Priyanka Singh Rawat is an Indian politician who represents the Bharatiya Janata Party.

==Early life==
Rawat was born on 7 August 1985 at Bareilly, Uttar Pradesh, to Uttam Ram Singh and Prabha Singh. Uttam Ram is a retired Provincial Civil Service officer. She received a M.A. degree in political science from Mahatma Jyotiba Phule Rohilkhand University in 2007. She also received a postgraduate diploma in mass communication and electronic journalism from the same university in the following year.

==Political career==
Rawat participated in youth politics during her university days. She was elected library incharge at that time.

In June 2013, Rawat joined the Bharatiya Janata Party. On 16 March 2014, the party announced that Rawat would contest the upcoming general election from Barabanki constituency. She was elected to the Lok Sabha in May after defeating her nearest rival PL Punia of the Indian National Congress party by a margin of approximately 211,000 votes. On 1 September 2014, she became a member of the Standing Committee on Food, Consumer Affairs and Public Distribution. She was appointed member of the Consultative Committee of the Ministry of Women and Child Development.
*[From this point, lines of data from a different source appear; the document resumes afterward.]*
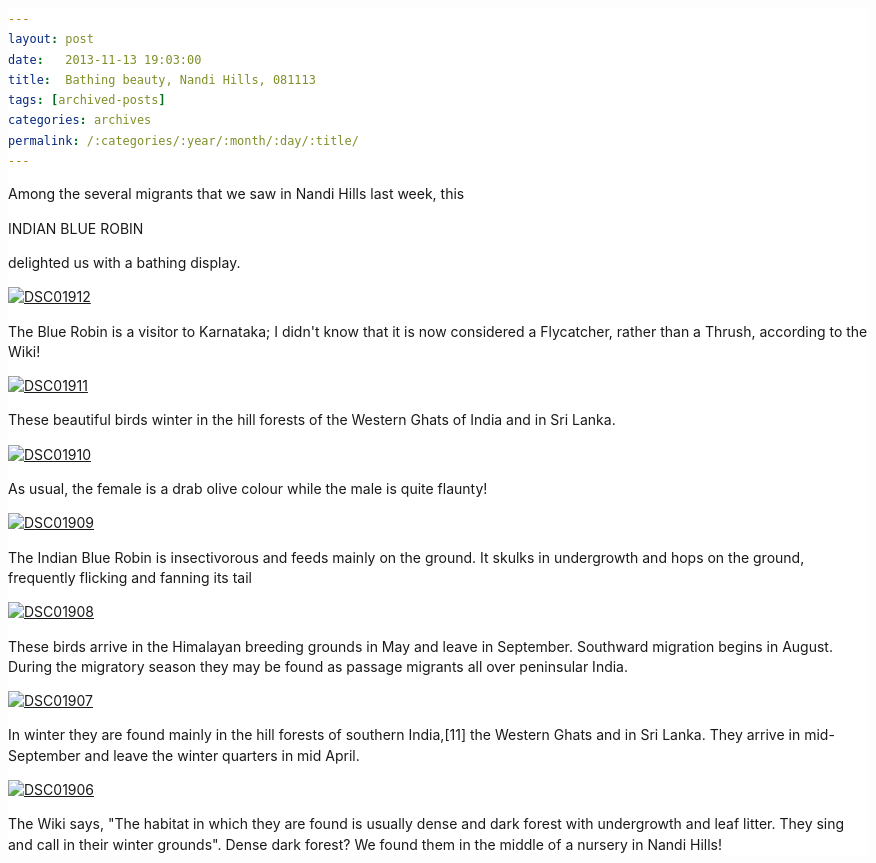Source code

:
 ```yaml
---
layout: post
date:	2013-11-13 19:03:00
title:  Bathing beauty, Nandi Hills, 081113
tags: [archived-posts]
categories: archives
permalink: /:categories/:year/:month/:day/:title/
---
```

Among the several migrants that we saw in Nandi Hills last week, this

INDIAN BLUE ROBIN

delighted us with a bathing display.

<a href="http://www.flickr.com/photos/86494503@N00/10834691646/" title="DSC01912 by mohandep, on Flickr"><img src="http://farm6.staticflickr.com/5530/10834691646_6a14e48d8b_z.jpg" width="640" height="360" alt="DSC01912"></a>



The Blue Robin is a visitor to Karnataka; I didn't know that it is now considered a Flycatcher, rather than a Thrush, according to the Wiki!

<a href="http://www.flickr.com/photos/86494503@N00/10834963323/" title="DSC01911 by mohandep, on Flickr"><img src="http://farm3.staticflickr.com/2875/10834963323_7de5b7976f_z.jpg" width="640" height="360" alt="DSC01911"></a>

<lj-cut text="more about the bird and the bath">

These beautiful birds winter in the hill forests of the Western Ghats of India and in Sri Lanka.

<a href="http://www.flickr.com/photos/86494503@N00/10834632615/" title="DSC01910 by mohandep, on Flickr"><img src="http://farm6.staticflickr.com/5505/10834632615_c671f02613_z.jpg" width="640" height="360" alt="DSC01910"></a>

As usual, the female is a drab olive colour while the male is quite flaunty!

<a href="http://www.flickr.com/photos/86494503@N00/10834970253/" title="DSC01909 by mohandep, on Flickr"><img src="http://farm4.staticflickr.com/3711/10834970253_c468348649_z.jpg" width="640" height="432" alt="DSC01909"></a>

The Indian Blue Robin is insectivorous and feeds mainly on the ground. It skulks in undergrowth and hops on the ground, frequently flicking and fanning its tail


<a href="http://www.flickr.com/photos/86494503@N00/10834806794/" title="DSC01908 by mohandep, on Flickr"><img src="http://farm3.staticflickr.com/2843/10834806794_cf1498bfba_z.jpg" width="640" height="420" alt="DSC01908"></a>

These birds arrive in the Himalayan breeding grounds in May and leave in September. Southward migration begins in August. During the migratory season they may be found as passage migrants all over peninsular India.


<a href="http://www.flickr.com/photos/86494503@N00/10834976293/" title="DSC01907 by mohandep, on Flickr"><img src="http://farm4.staticflickr.com/3806/10834976293_edb581bfbe_z.jpg" width="640" height="360" alt="DSC01907"></a>


In winter they are found mainly in the hill forests of southern India,[11] the Western Ghats and in Sri Lanka. They arrive in mid-September and leave the winter quarters in mid April.


<a href="http://www.flickr.com/photos/86494503@N00/10834644705/" title="DSC01906 by mohandep, on Flickr"><img src="http://farm6.staticflickr.com/5477/10834644705_18e31eced1_z.jpg" width="640" height="360" alt="DSC01906"></a>

The Wiki says, "The habitat in which they are found is usually dense and dark forest with undergrowth and leaf litter. They sing and call in their winter grounds". Dense dark forest? We found them in the middle of a nursery in Nandi Hills!

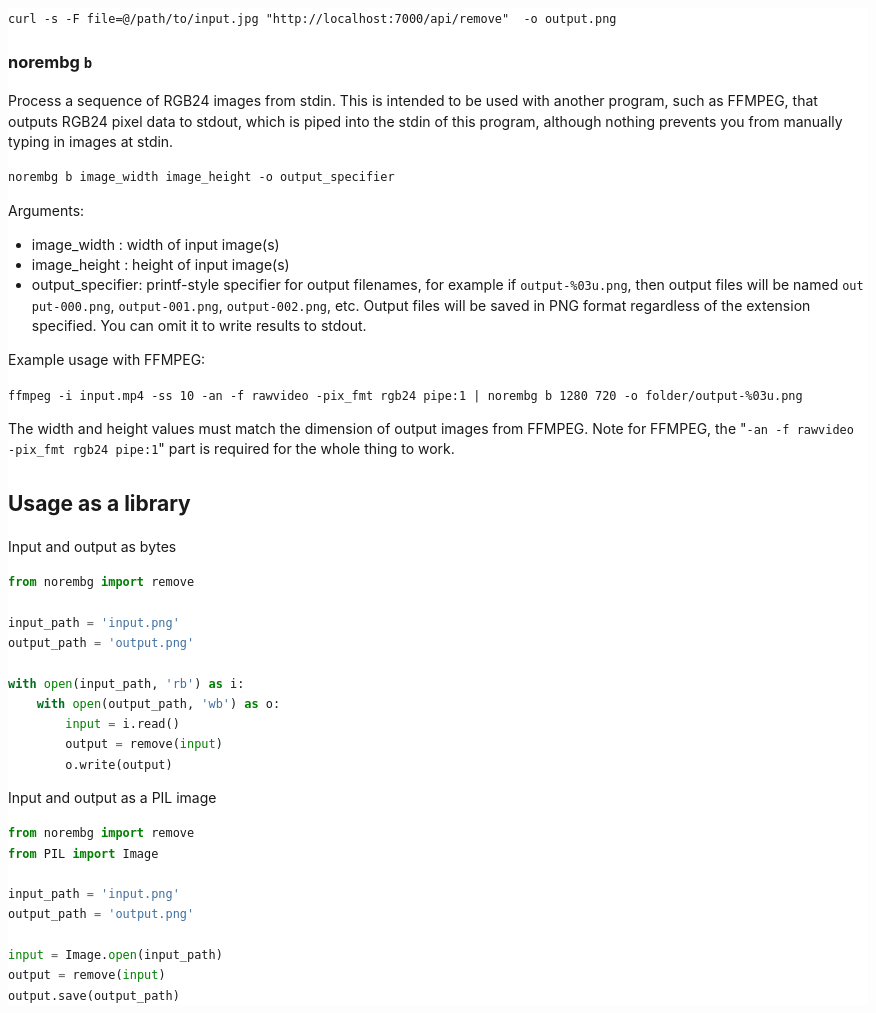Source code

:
 ```shell
curl -s -F file=@/path/to/input.jpg "http://localhost:7000/api/remove"  -o output.png
```

### norembg `b`

Process a sequence of RGB24 images from stdin. This is intended to be used with another program, such as FFMPEG, that outputs RGB24 pixel data to stdout, which is piped into the stdin of this program, although nothing prevents you from manually typing in images at stdin.

```shell
norembg b image_width image_height -o output_specifier
```

Arguments:

- image_width : width of input image(s)
- image_height : height of input image(s)
- output_specifier: printf-style specifier for output filenames, for example if `output-%03u.png`, then output files will be named `output-000.png`, `output-001.png`, `output-002.png`, etc. Output files will be saved in PNG format regardless of the extension specified. You can omit it to write results to stdout.

Example usage with FFMPEG:

```shell
ffmpeg -i input.mp4 -ss 10 -an -f rawvideo -pix_fmt rgb24 pipe:1 | norembg b 1280 720 -o folder/output-%03u.png
```

The width and height values must match the dimension of output images from FFMPEG. Note for FFMPEG, the "`-an -f rawvideo -pix_fmt rgb24 pipe:1`" part is required for the whole thing to work.

## Usage as a library

Input and output as bytes

```python
from norembg import remove

input_path = 'input.png'
output_path = 'output.png'

with open(input_path, 'rb') as i:
    with open(output_path, 'wb') as o:
        input = i.read()
        output = remove(input)
        o.write(output)
```

Input and output as a PIL image

```python
from norembg import remove
from PIL import Image

input_path = 'input.png'
output_path = 'output.png'

input = Image.open(input_path)
output = remove(input)
output.save(output_path)
```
During 2014–2019, Priyanka Rawat started development work in the fields of agriculture, education, health and roads in Barabanki. Priyanka had caught everyone's attention by raising the issue of an incomplete dam on Suratganj of Ramnagar on the banks of the Ghaghra River (now Saryu) in flood-affected Barabanki. After this the dam started being built.
As MP, it was Priyanka's important achievement to repair roads and build new roads in Barabanki. Priyanka's construction of National Highway-56, the road from Ramnagar to Rupidhia border in Barabanki on National Highway-28, was a significant achievement. Apart from this, Priyanka included a dozen villages of Barabanki in Deva Road, Lucknow Outer Ring Road. Due to Priyanka's efforts, a trauma center was established in Barabanki and a college in Daryabad area of the district.

==Personal life==
On 5 December 2007, Rawat married Raghunath Rawat, who is an Indian Revenue Service officer of the 2007 batch. They have two daughters.